[Rd] R's copying of arguments (Re: Julia)

oliver oliver at first.in-berlin.de
Sat Mar 17 16:35:22 CET 2012


Hello,

regarding the copying issue,
I would like to point to the 

"Writing R-Extensions" documentation.

There it is mentio9ned, that functions of extensions
that use the .C interface normally do get their arguments
pre-copied...


In section 5.2:

  "There can be up to 65 further arguments giving R objects to be
  passed to compiled code. Normally these are copied before being
  passed in, and copied again to an R list object when the compiled
  code returns."

But for the .Call and .Extension interfaces this is NOT the case.



In section 5.9:
  "The .Call and .External interfaces allow much more control, but
  they also impose much greater responsibilities so need to be used
  with care. Neither .Call nor .External copy their arguments. You
  should treat arguments you receive through these interfaces as
  read-only."


Why is read-only preferred?

Please, see the discussion in section 5.9.10.

It's mentioned there, that a copy of an object in the R-language
not necessarily doies a real copy of that object, but instead of
this, just a "rerference" to the real data is created (two names
referring to one bulk of data). That's typical functional
programming: not a variable, but a name (and possibly more than one
name) bound to an object.


Of course, if yo change the orgiginal named value, when there
would be no copy of it, before changing it, then both names
would refer to the changed data.
of course that is not, what is wanted.

But what you also can see in section 5.9.10 is, that
there already is a mechanism (reference counting) that allows
to distinguish between unnamed and named object.

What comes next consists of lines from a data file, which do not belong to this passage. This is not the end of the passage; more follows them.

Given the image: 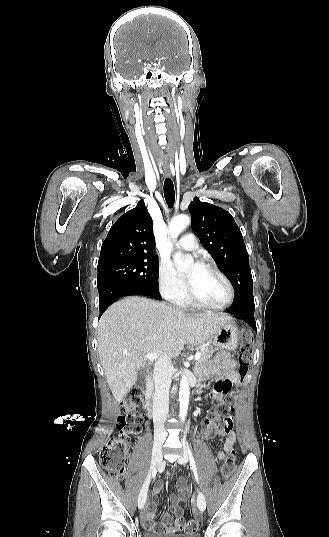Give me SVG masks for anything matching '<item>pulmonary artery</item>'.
Instances as JSON below:
<instances>
[{
    "label": "pulmonary artery",
    "mask_w": 329,
    "mask_h": 537,
    "mask_svg": "<svg viewBox=\"0 0 329 537\" xmlns=\"http://www.w3.org/2000/svg\"><path fill=\"white\" fill-rule=\"evenodd\" d=\"M176 246L183 250H196L198 248V242L196 237L189 233L181 237Z\"/></svg>",
    "instance_id": "e3ab8cb5"
}]
</instances>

So, this is directly adressing the points you have mentioned in your
examples.

So, at least in principial, R allows to do in-place modifications
of object with the .Call interface.

You seem to refer to the .C interface, and I had explored the .Call
interface. That's the reason why you may insist on "it's copyied
always" and I wondered, what you were talking about, because the
.Call interface allowed me rather C-like raw style of programming
(and the user of it to decide, if copying will be done or not).

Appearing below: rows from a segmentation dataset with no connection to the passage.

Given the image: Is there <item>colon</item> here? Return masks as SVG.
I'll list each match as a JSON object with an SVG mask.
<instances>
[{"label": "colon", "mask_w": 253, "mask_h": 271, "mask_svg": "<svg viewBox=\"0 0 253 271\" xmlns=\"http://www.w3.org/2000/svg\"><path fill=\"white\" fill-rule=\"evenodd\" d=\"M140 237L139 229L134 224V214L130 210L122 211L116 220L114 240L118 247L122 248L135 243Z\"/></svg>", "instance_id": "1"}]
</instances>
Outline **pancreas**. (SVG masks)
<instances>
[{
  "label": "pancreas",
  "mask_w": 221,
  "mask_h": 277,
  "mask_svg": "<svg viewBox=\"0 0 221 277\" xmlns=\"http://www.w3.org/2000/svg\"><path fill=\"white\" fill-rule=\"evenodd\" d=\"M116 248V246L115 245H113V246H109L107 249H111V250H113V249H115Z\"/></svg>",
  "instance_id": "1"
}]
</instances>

The mechanism to descide, if copying should be done or not,
also is mentioined in section 5.9.10: NAMED and SET_NAMED macros.
with NAMED you can get the number of references.

But later in that section it is mentioned, that - at least for now -
NAMED always returns the value 2.


  "Currently all arguments to a .Call call will have NAMED set to 2,
  and so users must assume that they need to be duplicated before
  alteration."
               (section 5.9.10, last sentence)


So, the in-place modification can be done already with the .Call
intefcae for example. But the decision if it is safe or not
is not supported at the moment.

So the situation is somewhere between: "it is possible" and
"R does not support a safe decision if, what is possible, also
can be recommended".
At the moment R rather deprecates in-place modification by default
(the save way, and I agree with this default).

But it's not true, that R in general copies arguments.

But this seems to be true for the .C interface.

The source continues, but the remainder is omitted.